HAZEL-NUTS
The American hazel-nut flourishes over the eastern half of the United States. It is a sweet little nut, much more to my taste than the bigger filbert, which is so popular in our markets. We used to gather hazel-nuts in the edge of woods which fringe the little rivers of the Mississippi Valley. The bushes grew in thickets and while the big brothers and sisters gathered the nuts from among the closely interlaced branches that grew scarcely higher than their heads, the smaller fry crept in underneath and getting about on the floor of the woods searched for nuts that had ripened early and dropped from the browning husk.
There is no progress in simply going out in the fall and taking what nature furnishes. Unaided, the good mother goes on producing the same small nuts, caring just as patiently for the inferior ones and even encouraging the nut weevils to prey upon them. But I wonder if some boy or girl who thinks there isn't any interesting work to be done on the farm, could not make some experiments in hazel-nut culture.

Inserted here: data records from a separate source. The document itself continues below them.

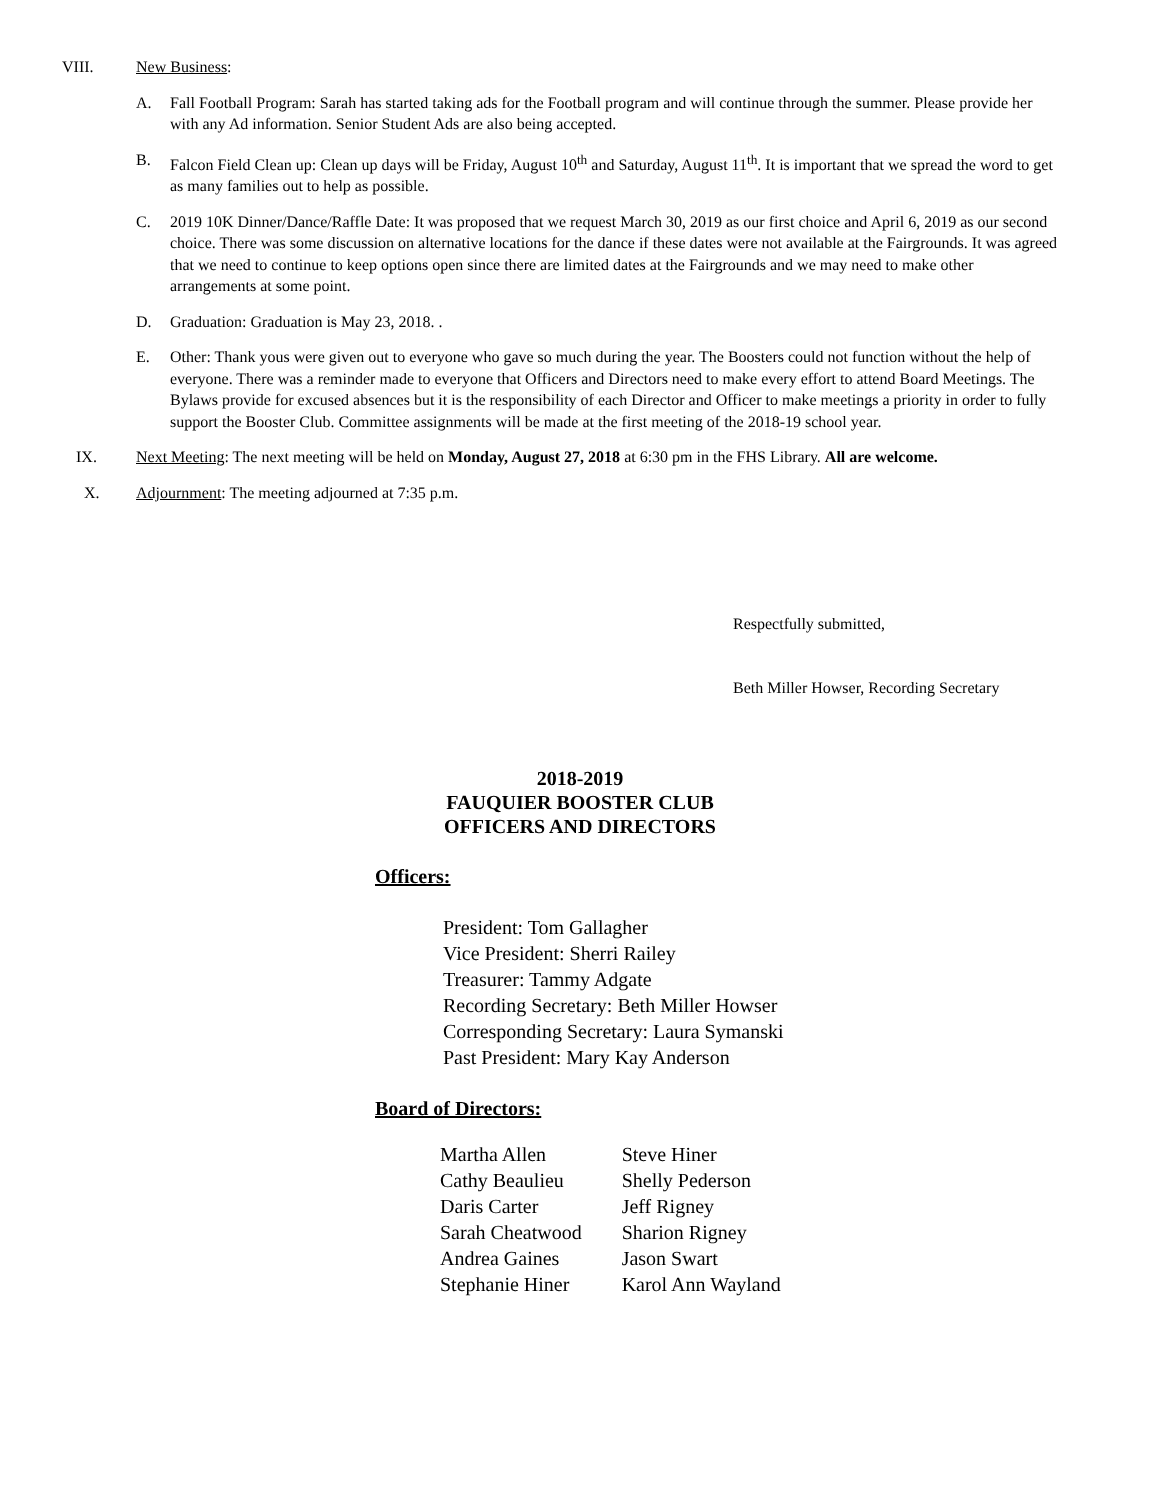VIII. New Business:
A. Fall Football Program: Sarah has started taking ads for the Football program and will continue through the summer. Please provide her with any Ad information. Senior Student Ads are also being accepted.
B. Falcon Field Clean up: Clean up days will be Friday, August 10<sup>th</sup> and Saturday, August 11<sup>th</sup>. It is important that we spread the word to get as many families out to help as possible.
C. 2019 10K Dinner/Dance/Raffle Date: It was proposed that we request March 30, 2019 as our first choice and April 6, 2019 as our second choice. There was some discussion on alternative locations for the dance if these dates were not available at the Fairgrounds. It was agreed that we need to continue to keep options open since there are limited dates at the Fairgrounds and we may need to make other arrangements at some point.
D. Graduation: Graduation is May 23, 2018. .
E. Other: Thank yous were given out to everyone who gave so much during the year. The Boosters could not function without the help of everyone. There was a reminder made to everyone that Officers and Directors need to make every effort to attend Board Meetings. The Bylaws provide for excused absences but it is the responsibility of each Director and Officer to make meetings a priority in order to fully support the Booster Club. Committee assignments will be made at the first meeting of the 2018-19 school year.
IX. Next Meeting: The next meeting will be held on Monday, August 27, 2018 at 6:30 pm in the FHS Library. All are welcome.
X. Adjournment: The meeting adjourned at 7:35 p.m.
Respectfully submitted,
Beth Miller Howser, Recording Secretary
2018-2019
FAUQUIER BOOSTER CLUB
OFFICERS AND DIRECTORS
Officers:
President: Tom Gallagher
Vice President: Sherri Railey
Treasurer: Tammy Adgate
Recording Secretary: Beth Miller Howser
Corresponding Secretary: Laura Symanski
Past President: Mary Kay Anderson
Board of Directors:
| Martha Allen | Steve Hiner |
| Cathy Beaulieu | Shelly Pederson |
| Daris Carter | Jeff Rigney |
| Sarah Cheatwood | Sharion Rigney |
| Andrea Gaines | Jason Swart |
| Stephanie Hiner | Karol Ann Wayland |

The bushes grow readily from seed, but seedlings do not always produce as fine nuts as those that were planted. For this reason one can save time by selecting the bushes that bear the largest crop of fine nuts and propagating those. They grow in any well drained, fairly rich soil and I know of hundreds of miles of fence rows answering these requirements, which now produce poison ivy, cat brier and other harmful crops. Hazel bushes make a beautiful fence row, and yield a salable crop. Hazel bushes propagate naturally by suckers and layers. By manuring well in summer long shoots for layering will be forced. "These should be staked down in winter or spring and covered with earth. They may be removed to nursery rows or orchard at the end of the first season." So says W. A. Taylor in the "Cyclopædia of American Horticulture." The same writer gives directions for pruning as follows: Strong shoots should be headed back to promote spur formation (the nuts are borne on short side shoots) and old wood that has borne fruit should be removed annually. Suckers should be kept down unless wanted for propagation. March or April is the best time to prune as they blossom very early and one must avoid cutting off either the young nuts or the pollen-bearing flowers. The nuts should be gathered when the husk begins to brown at the edges. If left longer, as is most often done, in the case of wild nuts, a large proportion of the crop falls to the ground and is lost. Beside, the dried hulled nuts do not bring as high a price as the fresh unhusked ones. If kept long in the husk they will mould, unless dried thoroughly. The nuts, however, will keep through the season in a cool place.